It never ceases to amaze me when I visit a solo exhibition of a deceased female artist being held in a public gallery or museum to discover it is the first time their work has been shown in such an institution. It happened twice last year with Marie Laurencin at Musée Marmottan Monet and Pauline Boty at Wolverhampton Art Gallery. Hannah Höch died in 1978 and that this first retrospective of her work is taking place thirty six years after her death, demonstrates the disparity which still exists in bringing to the public’s attention such artists who are as equally deserving a their more-famous and more frequently exhibited male peers.
Of the one hundred works on display at the Whitechapel it is her work between 1925 and 1935 in an extended series entitled “From an Ethnographic Museum” in which she juxtaposed images of women taken from fashion magazines with ethnic masks and objects to comment on gender and racial stereotypes, which really demonstrate the artist at the peak of her conceptual and aesthetic powers.
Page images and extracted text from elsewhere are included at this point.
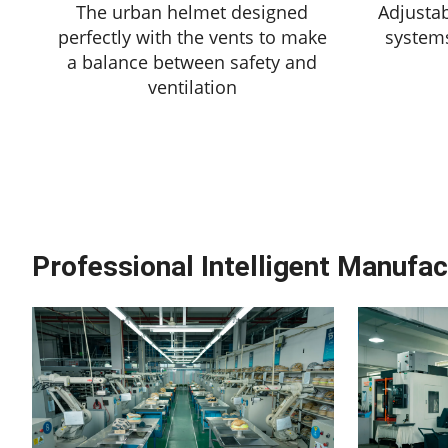
The urban helmet designed
Adjustab
perfectly with the vents to make
system
a balance between safety and
ventilation
Professional Intelligent Manufac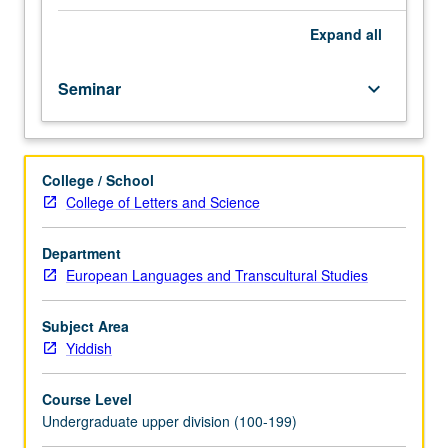
course.
Exploration
Expand
all
of
topics
Seminar
keyboard_arrow_down
in
greater
depth
through
College / School
supplemental
College of Letters and Science
readings,
papers,
or
Department
other
European Languages and Transcultural Studies
activities
and
Subject Area
led
Yiddish
by
lecture
Course Level
course
Undergraduate upper division (100-199)
instructor.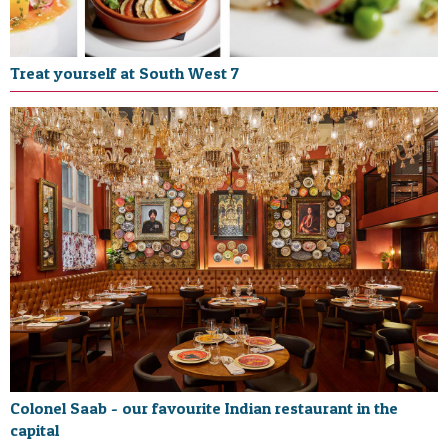
Treat yourself at South West 7
Colonel Saab - our favourite Indian restaurant in the
capital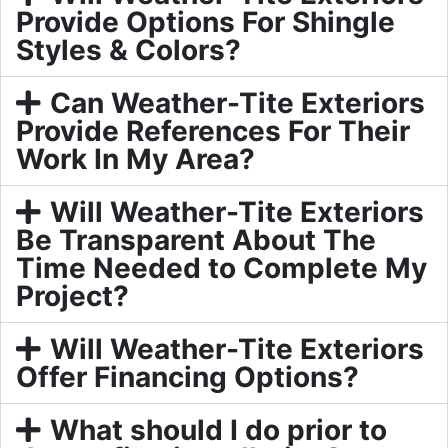
Provide Options For Shingle
Styles & Colors?
Can Weather-Tite Exteriors
Provide References For Their
Work In My Area?
Will Weather-Tite Exteriors
Be Transparent About The
Time Needed to Complete My
Project?
Will Weather-Tite Exteriors
Offer Financing Options?
What should I do prior to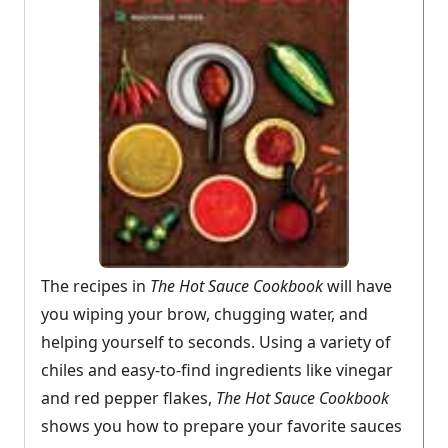
The recipes in
The Hot Sauce Cookbook
will have
you wiping your brow, chugging water, and
helping yourself to seconds. Using a variety of
chiles and easy-to-find ingredients like vinegar
and red pepper flakes,
The Hot Sauce Cookbook
shows you how to prepare your favorite sauces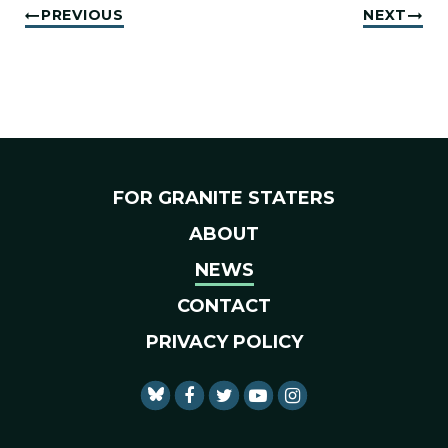
PREVIOUS
NEXT
FOR GRANITE STATERS
ABOUT
NEWS
CONTACT
PRIVACY POLICY
SENATOR SHAHEEN FACEBO
SENATOR SHAHEEN TWI
SENATOR SHAHEEN 
SENATOR SHAHE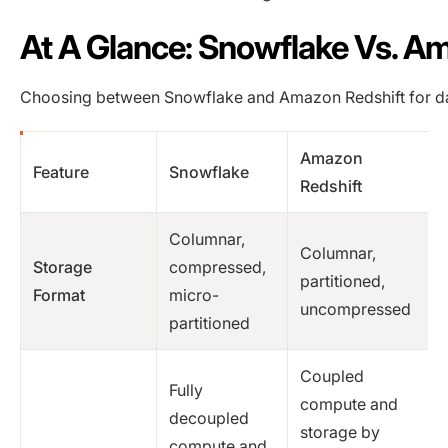
At A Glance: Snowflake Vs. A
Choosing between Snowflake and Amazon Redshift for da
Amazon
Feature
Snowflake
Redshift
Columnar,
Columnar,
Storage
compressed,
partitioned,
Format
micro-
uncompressed
partitioned
Coupled
Fully
compute and
decoupled
storage by
compute and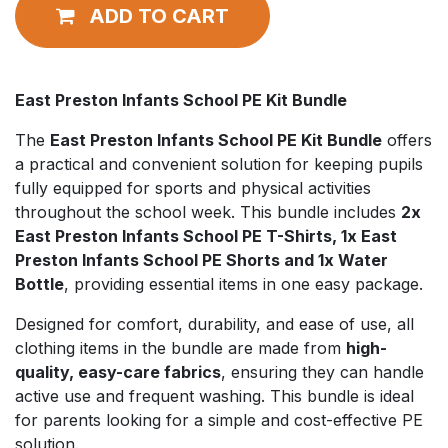
ADD TO CART
East Preston Infants School PE Kit Bundle
The
East Preston Infants School PE Kit Bundle
offers
a practical and convenient solution for keeping pupils
fully equipped for sports and physical activities
throughout the school week. This bundle includes
2x
East Preston Infants School PE T-Shirts, 1x East
Preston Infants School PE Shorts and 1x Water
Bottle
, providing essential items in one easy package.
Designed for comfort, durability, and ease of use, all
clothing items in the bundle are made from
high-
quality, easy-care fabrics
, ensuring they can handle
active use and frequent washing. This bundle is ideal
for parents looking for a simple and cost-effective PE
solution.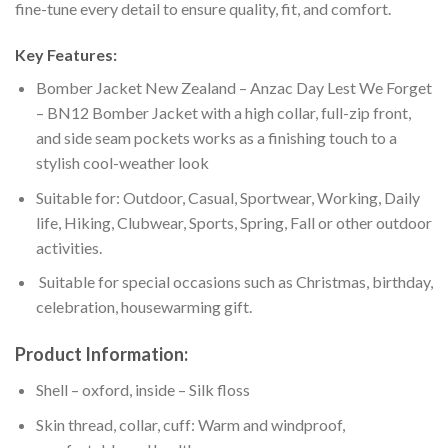
fine-tune every detail to ensure quality, fit, and comfort.
Key Features:
Bomber Jacket New Zealand – Anzac Day Lest We Forget
– BN12 Bomber Jacket with a high collar, full-zip front,
and side seam pockets works as a finishing touch to a
stylish cool-weather look
Suitable for: Outdoor, Casual, Sportwear, Working, Daily
life, Hiking, Clubwear, Sports, Spring, Fall or other outdoor
activities.
Suitable for special occasions such as Christmas, birthday,
celebration, housewarming gift.
Product Information:
Shell – oxford, inside – Silk floss
Skin thread, collar, cuff: Warm and windproof,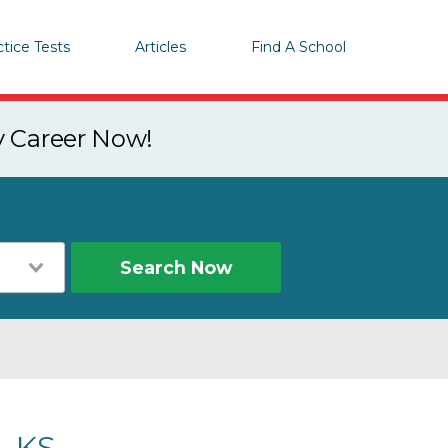
ctice Tests
Articles
Find A School
y Career Now!
Search Now
, KS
Höch’s vision, politics and working practice has resonated
with a number of subsequent artists, such as Martha Rosler and continues to
resonate today in the work of contemporary artists (Wangechi Mutu springs
instantly to my mind), which demonstrates the legacy her work has left. Some reviews of this exhibition have referred
to it as the first “must see” of the New Year and I completely agree. The number of people crowded into the
galleries while I was visiting, appear to agree too.